>>>

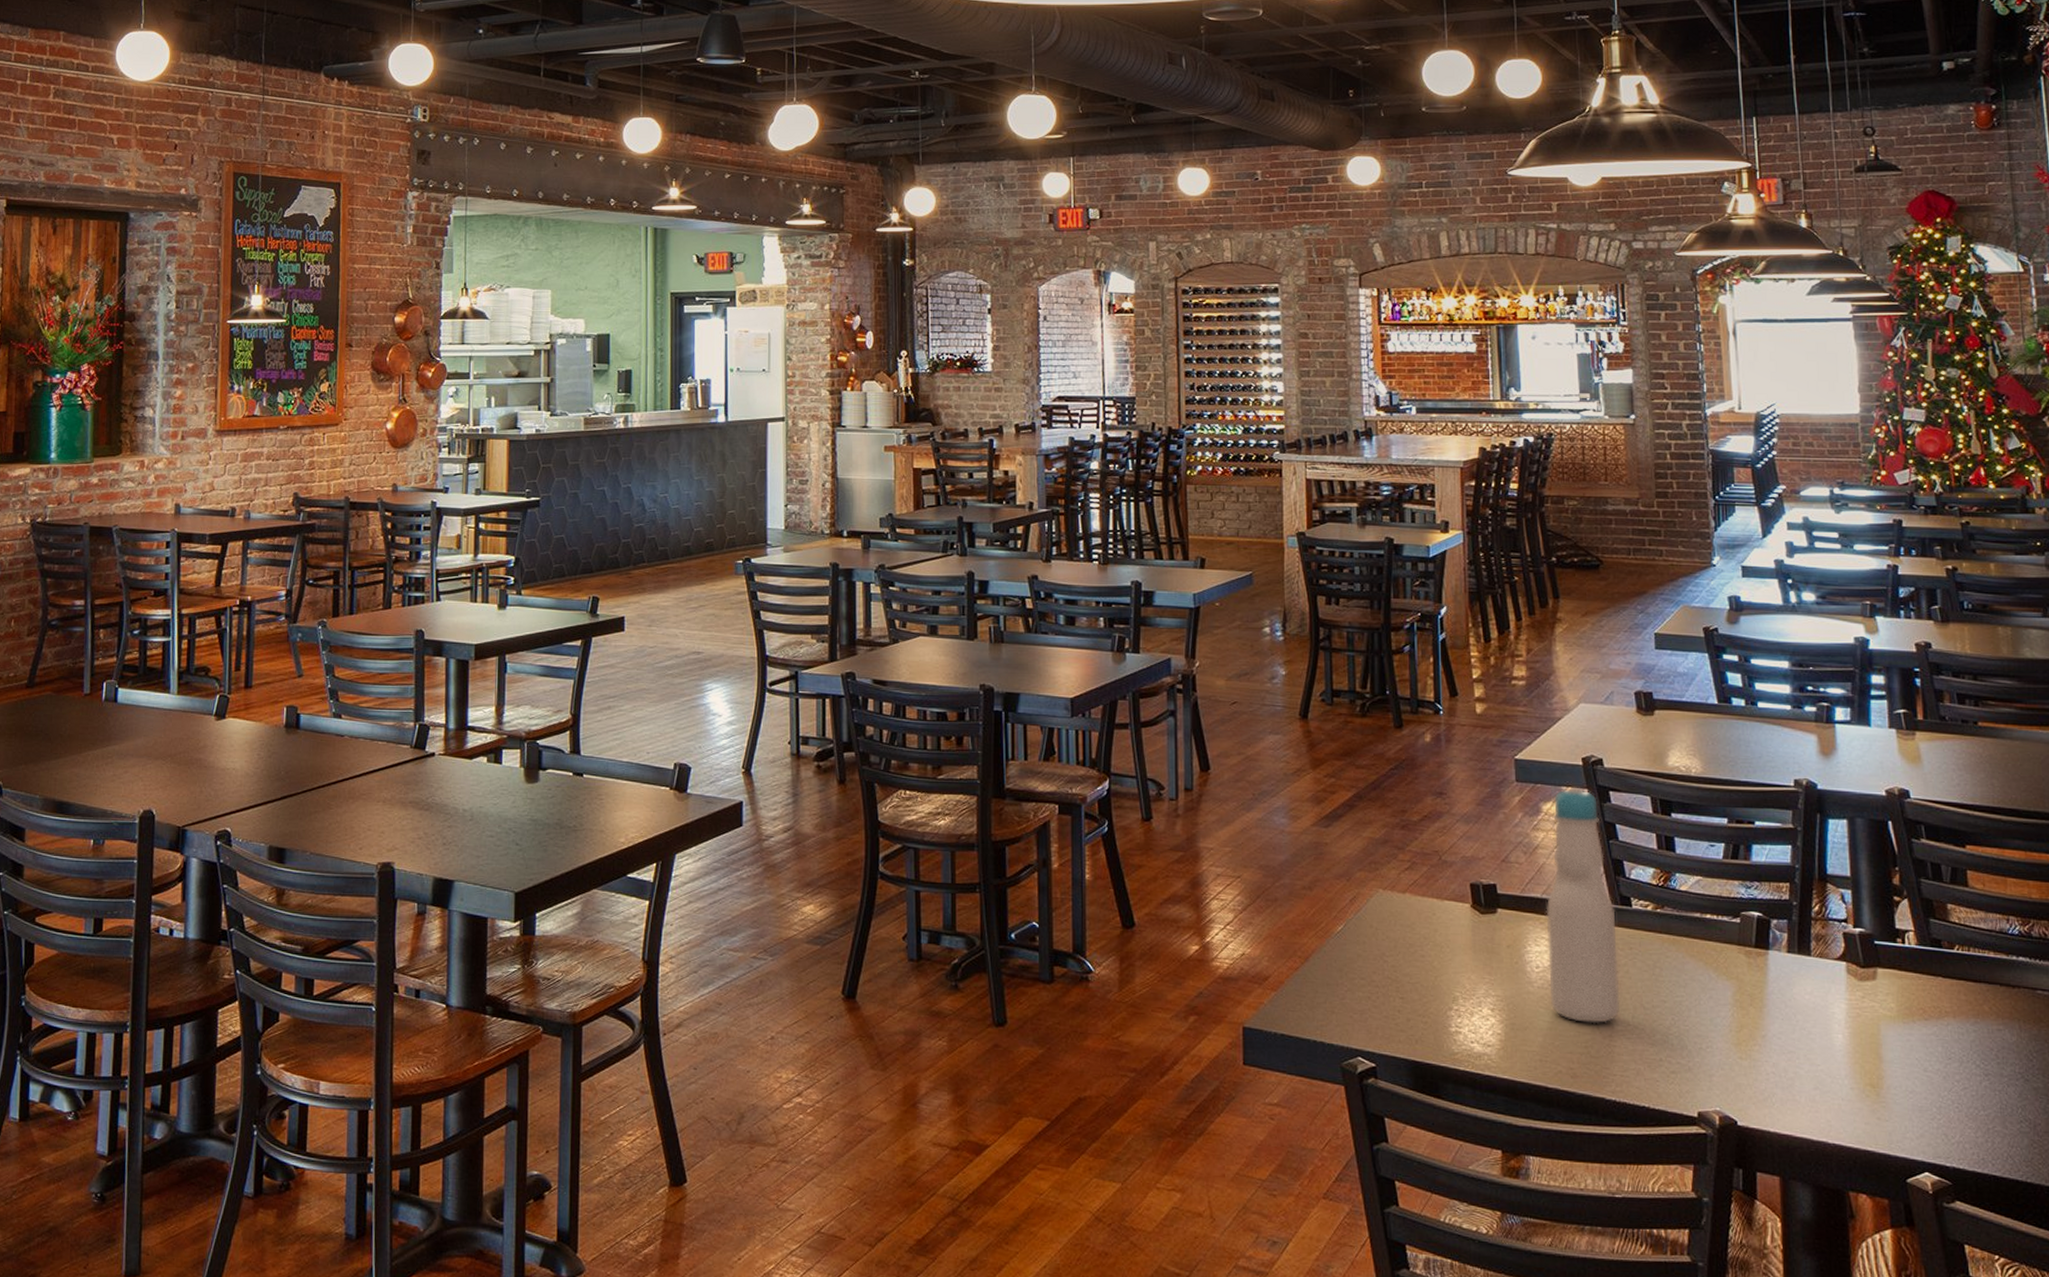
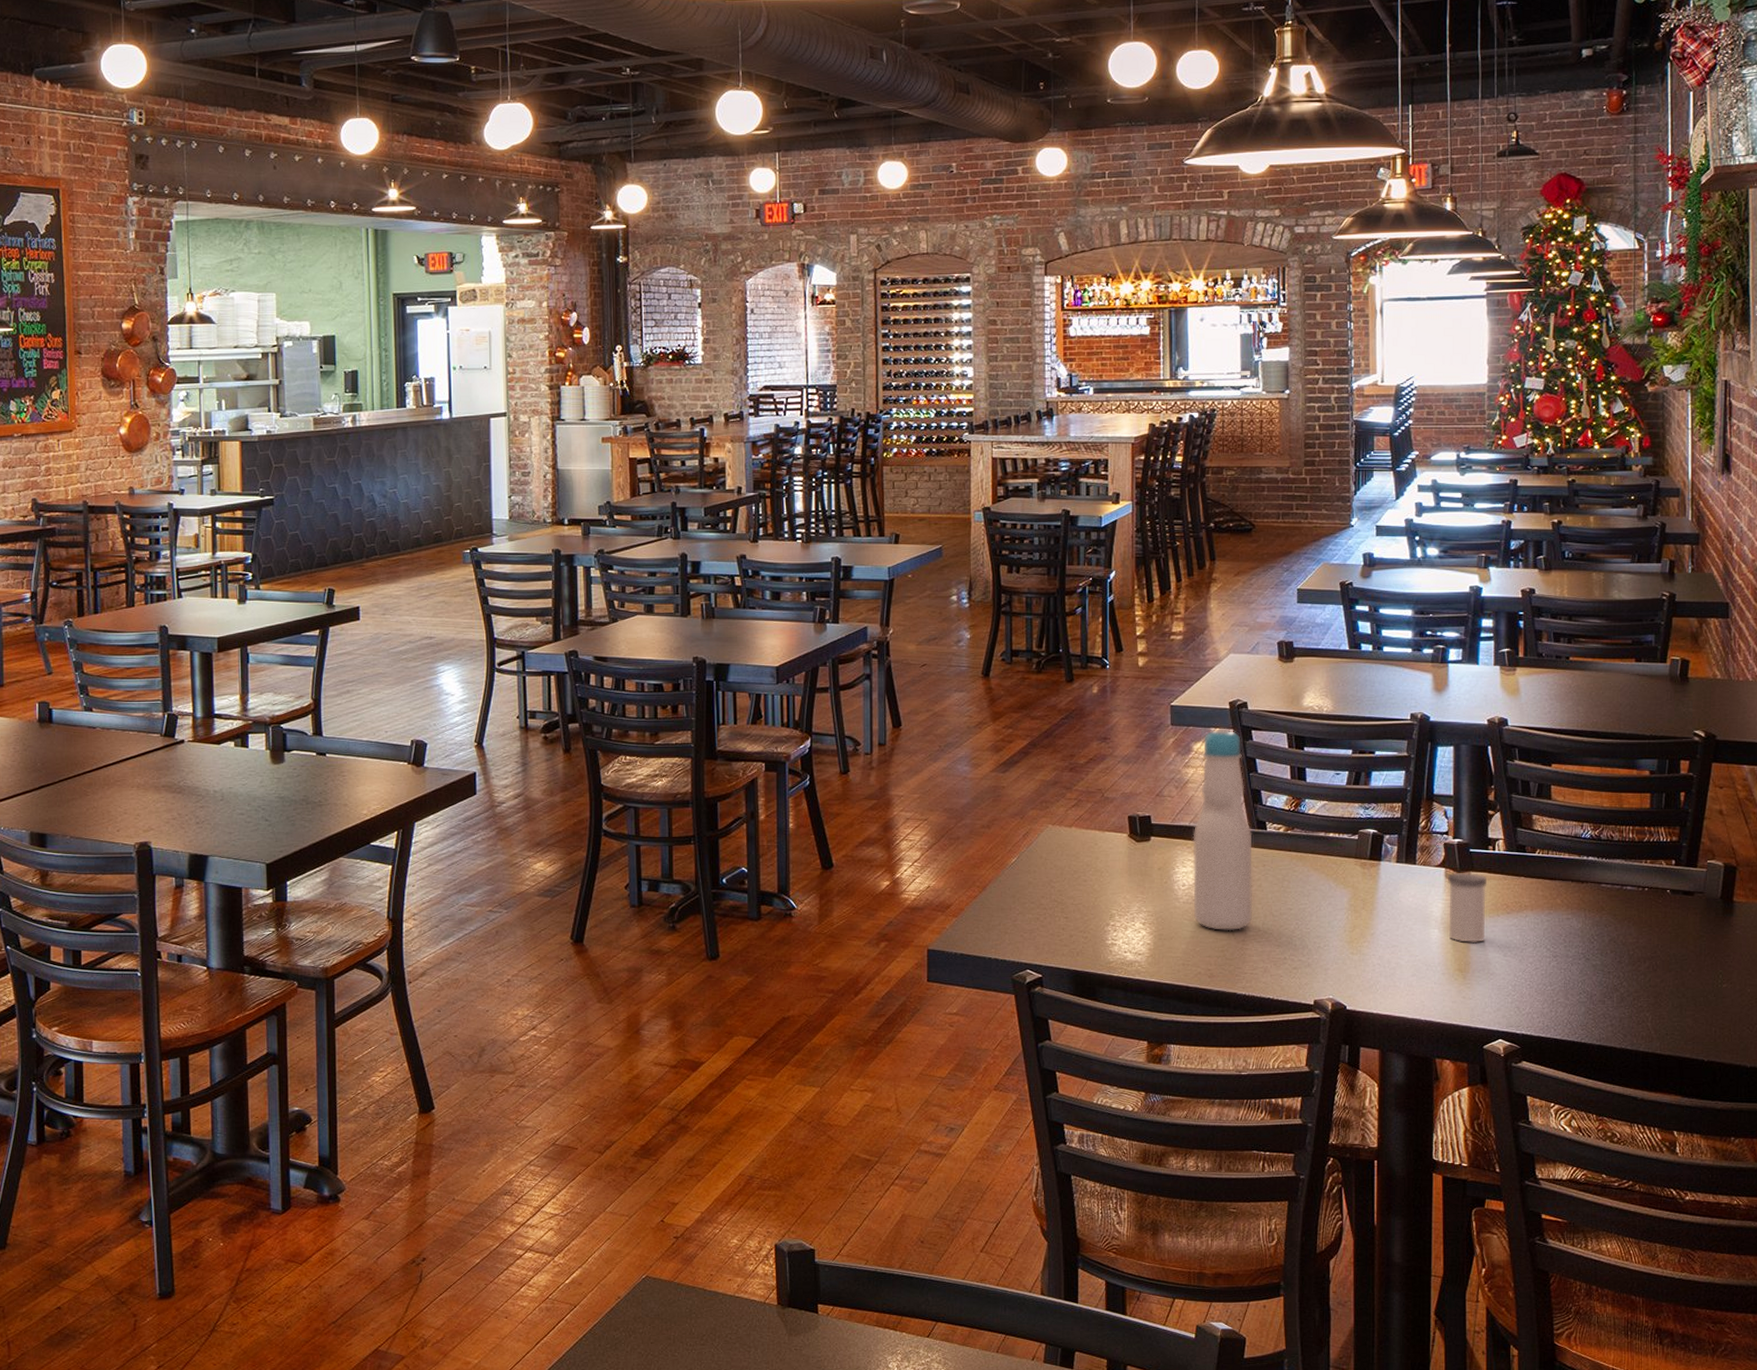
salt shaker: none [1850,967,1899,1054] -> present [1448,872,1488,944]

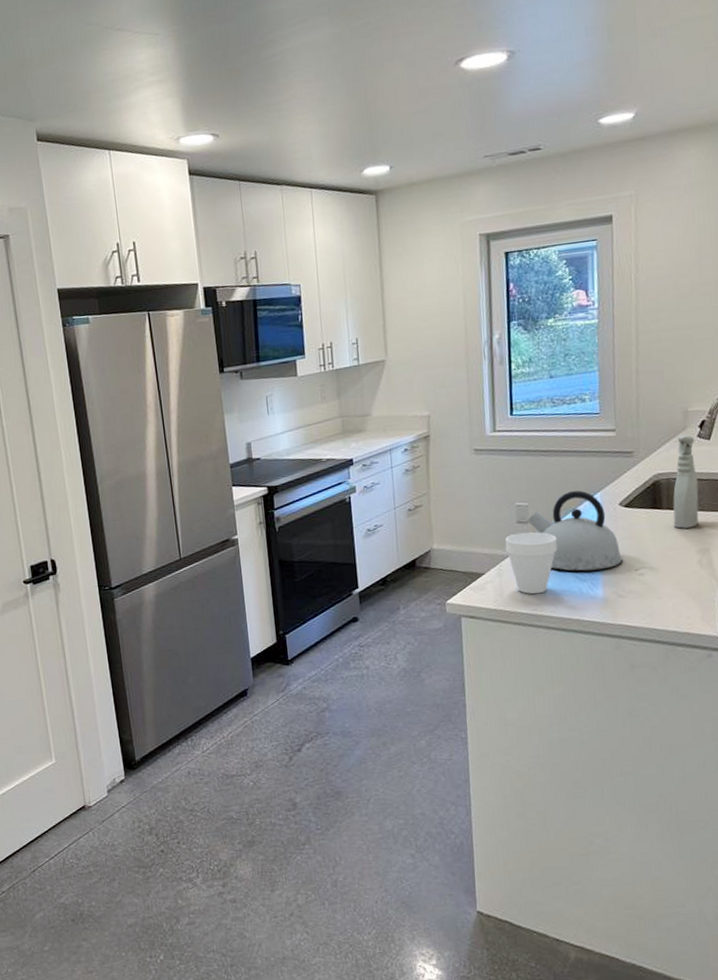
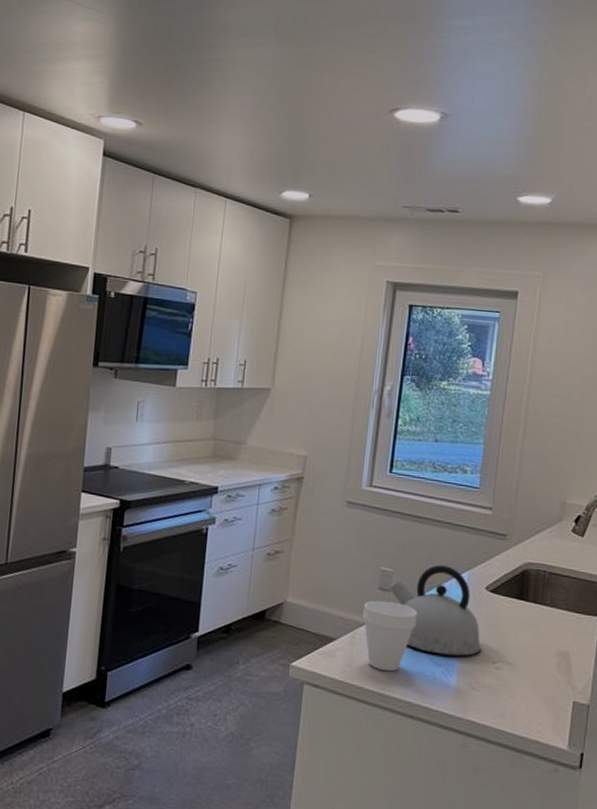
spray bottle: present [673,434,699,529] -> none [537,526,569,627]

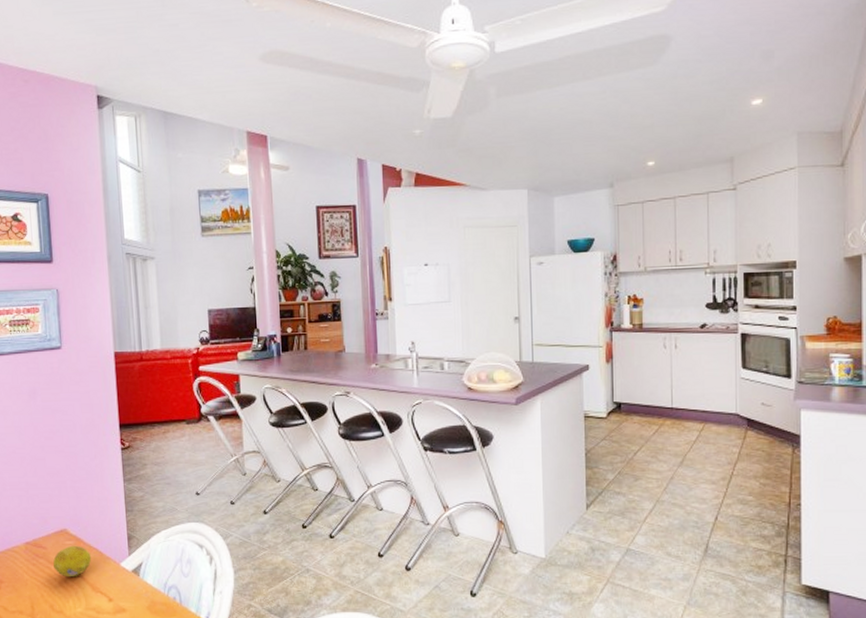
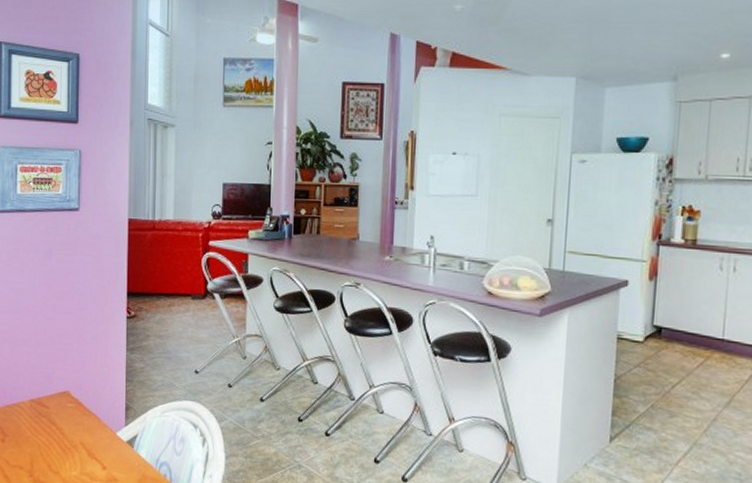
fruit: present [53,545,92,577] -> none [54,408,90,440]

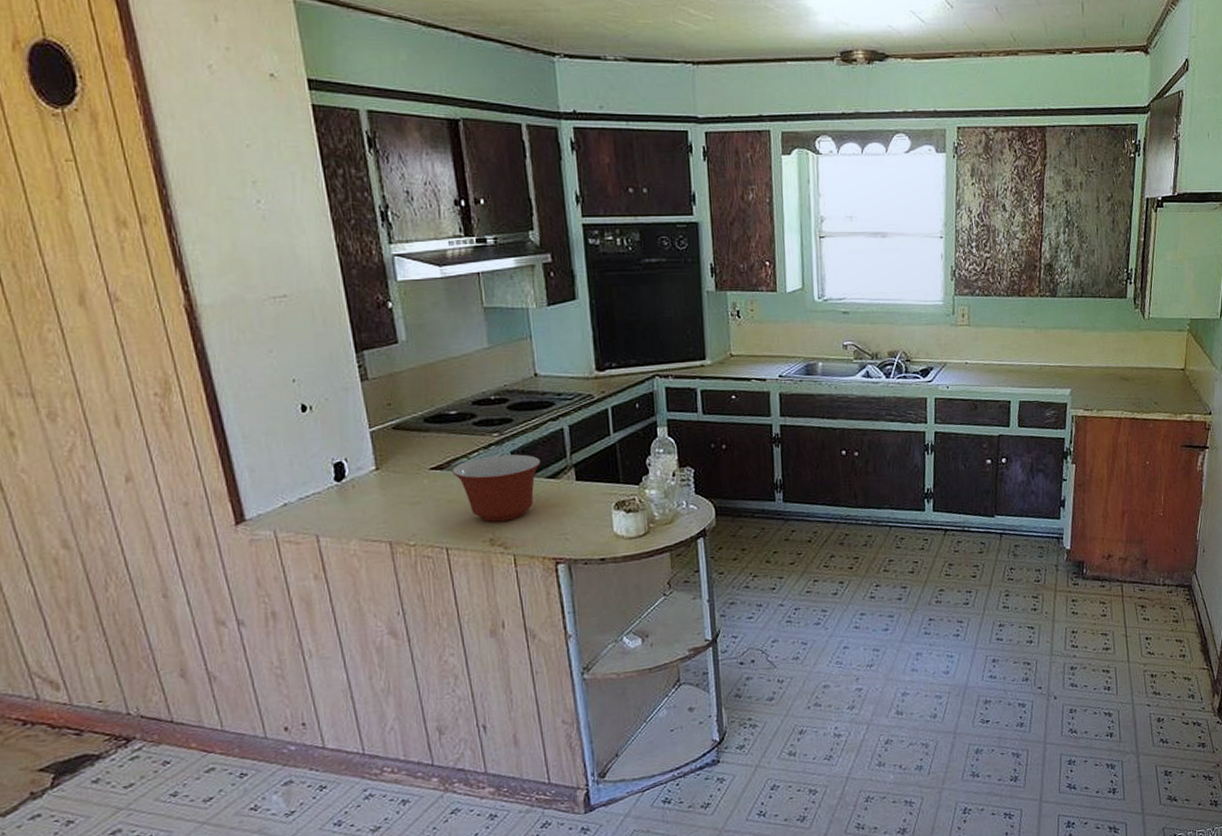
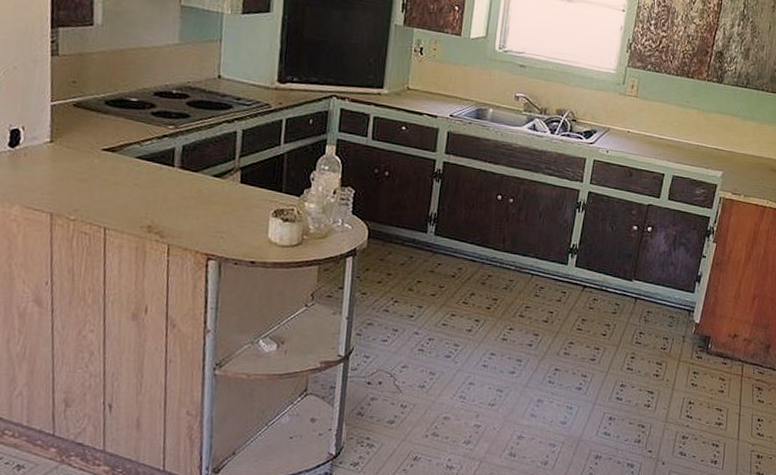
mixing bowl: present [451,454,541,522] -> none [122,146,210,211]

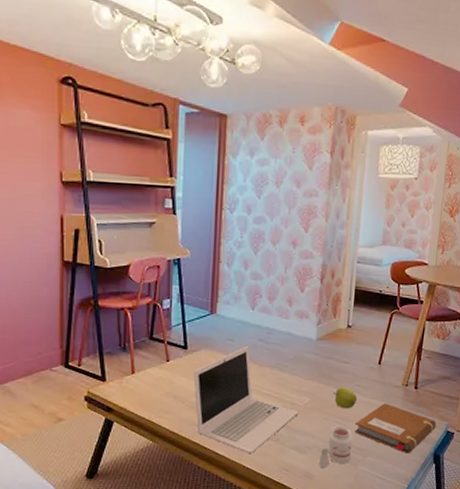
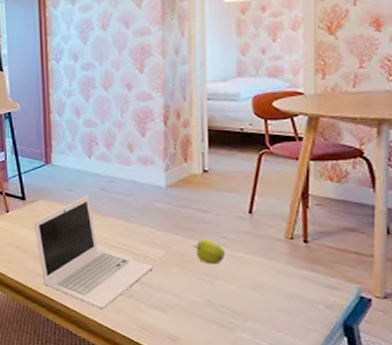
candle: present [319,426,352,468] -> none [184,283,225,331]
notebook: present [355,403,437,454] -> none [226,259,342,322]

<<<

■ TASK BRIEF ■
No pictures belong in the copy. Retype exactly, and only, the lines from the line containing "spray bottle: present" through the last line of the data, both included.

■ EXERCISE ANSWER ■
spray bottle: present [673,434,699,529] -> none [537,526,569,627]

fruit: present [53,545,92,577] -> none [54,408,90,440]

mixing bowl: present [451,454,541,522] -> none [122,146,210,211]

candle: present [319,426,352,468] -> none [184,283,225,331]
notebook: present [355,403,437,454] -> none [226,259,342,322]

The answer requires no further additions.